Sarah Valente Kettler and Carole Trimble,
The Amateur Historian's Guide: Medieval & Tudor London
(Capital Books, Inc., 2001)

Sarah Valente Kettler and Carole Trimble,
The Amateur Historian's Guide: Medieval & Tudor England,
Day Trips South of London — Dover, Canterbury, Rochester

(Capital Books, Inc., 2002)

Sarah Valente Kettler and Carole Trimble,
The Amateur Historian's Guide, Volume 3: The Heart of England
— Nearly 200 Medieval & Tudor Sites Two Hours or Less from London

(Capital Books, Inc., 2003)

Sarah Valente Kettler and Carole Trimble have done a great service to scholars and amateurs alike by making many sites relating to a fascinating period in English history more accessible.

The two Amateur Historian's Guides suggest fascinating itineraries for anyone interested in Medieval and Tudor England, defined by the authors as the period from 1066 to 1600. The first takes you through the City of London proper and some of its suburbs, like Southwark, Chelsea and Westminster. The second consists of day-trips from London around southeastern England.

While the authors concentrate on 1066 to 1600, they don't present their subject in a vacuum. What happened in 1066 in England occurred because of events in England, France and Denmark over the previous several years. The last Tudor died in 1603, but English history didn't stop short. While events in this period can be confusing, with so many Henrys to keep straight, Kettler and Trimble are very good at giving the reader a historical context and sorting out which Henry did what to whom.
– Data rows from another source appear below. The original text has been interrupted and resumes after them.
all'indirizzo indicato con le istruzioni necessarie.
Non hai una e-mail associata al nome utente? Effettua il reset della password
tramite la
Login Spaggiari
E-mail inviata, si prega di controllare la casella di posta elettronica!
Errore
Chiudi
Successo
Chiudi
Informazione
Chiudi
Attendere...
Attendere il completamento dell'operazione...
Each volume has a couple of introductory chapters about how to use the books, how to arrange your trip and the like. Subsequent chapters each outline one tour. These are thematic in the first volume, more geographic in the second because of the distances involved. Each site on a tour is introduced separately, with its address and directions for getting to it, its telephone number and Web address or e-mail (if known by the authors), facilities, admission times and fees, and so on. Then it is described in some detail. Historical context is added with "Did you know?" sidebars, as well as chatty articles on various persons or groups. There is also the occasional "Ghost Alert." There is a certain amount of repetition or rehashing of events between chapters, but not word-for-word. Each article adds a few tidbits relating events to the site in question, or gives another perspective.
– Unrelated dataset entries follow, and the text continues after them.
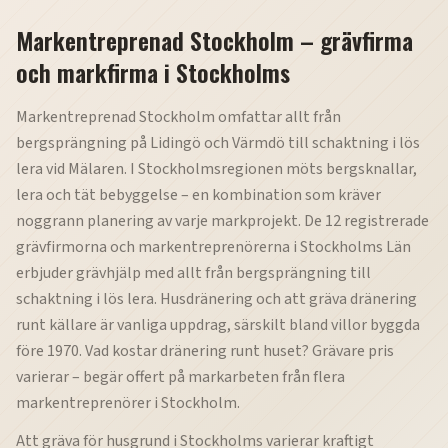
Markentreprenad Stockholm – grävfirma
och markfirma i Stockholms
Markentreprenad Stockholm omfattar allt från
bergsprängning på Lidingö och Värmdö till schaktning i lös
lera vid Mälaren. I Stockholmsregionen möts bergsknallar,
lera och tät bebyggelse – en kombination som kräver
noggrann planering av varje markprojekt. De 12 registrerade
grävfirmorna och markentreprenörerna i Stockholms Län
erbjuder grävhjälp med allt från bergsprängning till
schaktning i lös lera. Husdränering och att gräva dränering
runt källare är vanliga uppdrag, särskilt bland villor byggda
före 1970. Vad kostar dränering runt huset? Grävare pris
varierar – begär offert på markarbeten från flera
markentreprenörer i Stockholm.
Att gräva för husgrund i Stockholms varierar kraftigt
The layout is rather busy, almost like a Web page. On the other hand, elements are divided graphically, so they are not hard to follow.

These two books are excellent, but they aren't stand-alone guidebooks. You do need one (or several) good maps to find your way around. The ones provided are more sketches than anything else and don't show modern landmarks. They also don't give any real information on lodgings or any modern entertainment. The tours in the second volume do list "Ancient Inns and Eateries," establishments where at least part of the public areas are Medieval or Tudor, however. In most cases, the authors have not actually visited these places, but they include them for information.

Kettler and Trimble have started another volume, The Amateur Historian's Guide: Medieval & Tudor England — The Midlands, and I am looking forward to it. I've never been to England, and I may never get there, but if I do, I now have a much longer list of places I want to see.

The Amateur Historian's Guide, Volume 3: The Heart of England
— Nearly 200 Medieval & Tudor Sites Two Hours or Less From London

In their first two books, The Amateur Historian's Guide: Medieval & Tudor London and The Amateur Historian's Guide: Medieval & Tudor England, Day Trips South of London — Dover, Canterbury, Rochester, Sarah Valente Kettler and Carole Trimble made sites relating to a long, rich period in English history more accessible. This third volume in the series is a worthy successor to the others.

Like the first two Amateur Historian's Guides, it suggests intriguing itineraries for anyone interested in Medieval and Tudor England, defined by the authors as the period from 1066 to 1600. The itineraries in this volume use London as a base for trips to Oxfordshire, Berkshire, Warwickshire, Leicestershire, Buckinghamshire, Northamptonshire, Bedfordshire and Hertfordshire — the traditional "Heart of England."

Once again, an introductory chapter tells how to use the books and arrange your trip. The following chapters focus on one tour each. Each site on a tour is introduced separately, with its address and directions for getting to it, its telephone number and Web address or e-mail (if known by the authors), facilities, admission times and fees, and so on. Then it is described in detail. There is quite a bit less repetition or rehashing of events between chapters than in the first two books. According to the Introduction, this was a deliberate choice on the authors' part to lighten up the book (and the process of writing it).

The layout is busy, as it was in the earlier books in the series. But, as I said previously, elements are divided graphically, so they are not hard to follow.

As with the first two, this is no standalone guidebook. Again, you will need to supplement its sketchy maps with more detailed ones to find your way around.

If I ever get to England, my list of places I want to see has gotten longer again.

The authors have a Web site. Most of the information on it is excerpted from their books, but it will give you some idea of their style. I rather like the chattiness, but a purist might not.